(Dataset entries)
⁂

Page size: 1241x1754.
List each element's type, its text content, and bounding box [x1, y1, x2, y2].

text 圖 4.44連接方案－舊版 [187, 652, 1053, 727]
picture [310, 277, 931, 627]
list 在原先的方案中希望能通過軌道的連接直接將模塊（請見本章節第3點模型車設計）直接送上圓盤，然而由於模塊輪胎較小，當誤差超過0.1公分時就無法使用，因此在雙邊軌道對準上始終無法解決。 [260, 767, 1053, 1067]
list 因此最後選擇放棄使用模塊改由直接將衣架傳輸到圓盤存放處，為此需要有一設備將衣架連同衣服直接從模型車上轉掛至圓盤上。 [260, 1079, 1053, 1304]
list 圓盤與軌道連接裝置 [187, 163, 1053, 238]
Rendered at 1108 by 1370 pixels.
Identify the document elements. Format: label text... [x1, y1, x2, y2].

⁂

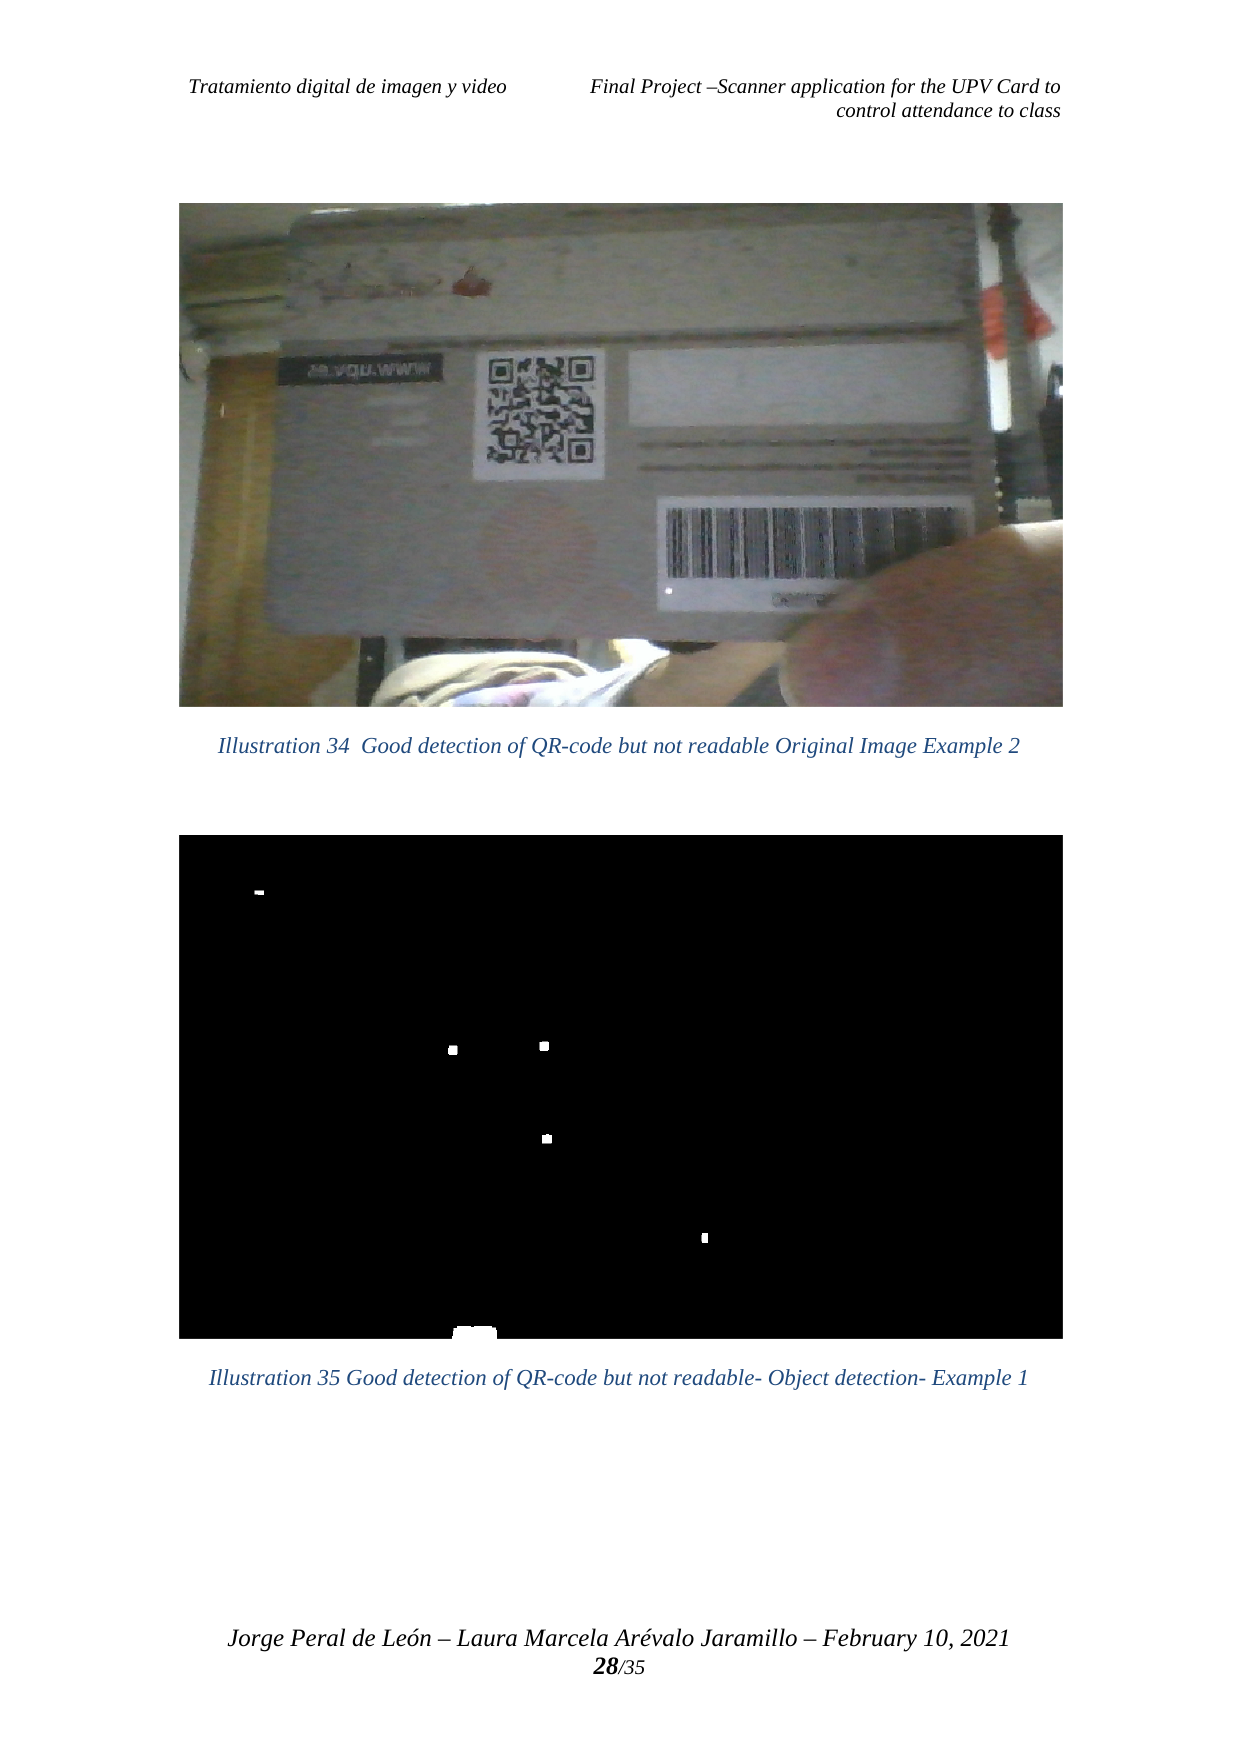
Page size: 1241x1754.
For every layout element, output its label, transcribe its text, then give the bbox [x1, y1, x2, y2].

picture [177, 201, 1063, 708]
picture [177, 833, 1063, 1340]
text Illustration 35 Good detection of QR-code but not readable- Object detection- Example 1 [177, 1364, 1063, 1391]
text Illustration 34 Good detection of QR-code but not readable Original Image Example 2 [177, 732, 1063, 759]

⁂

## Problem to solve:
Out of the data above, transcribe exactly and only the lines starting with the line that has "List each element's" and going on through the line that has "Identify the document", both included.

## Reply to the exercise:
List each element's type, its text content, and bounding box [x1, y1, x2, y2].

text 圖 4.44連接方案－舊版 [187, 652, 1053, 727]
picture [310, 277, 931, 627]
list 在原先的方案中希望能通過軌道的連接直接將模塊（請見本章節第3點模型車設計）直接送上圓盤，然而由於模塊輪胎較小，當誤差超過0.1公分時就無法使用，因此在雙邊軌道對準上始終無法解決。 [260, 767, 1053, 1067]
list 因此最後選擇放棄使用模塊改由直接將衣架傳輸到圓盤存放處，為此需要有一設備將衣架連同衣服直接從模型車上轉掛至圓盤上。 [260, 1079, 1053, 1304]
list 圓盤與軌道連接裝置 [187, 163, 1053, 238]
Rendered at 1108 by 1370 pixels.
Identify the document elements. Format: label text... [x1, y1, x2, y2].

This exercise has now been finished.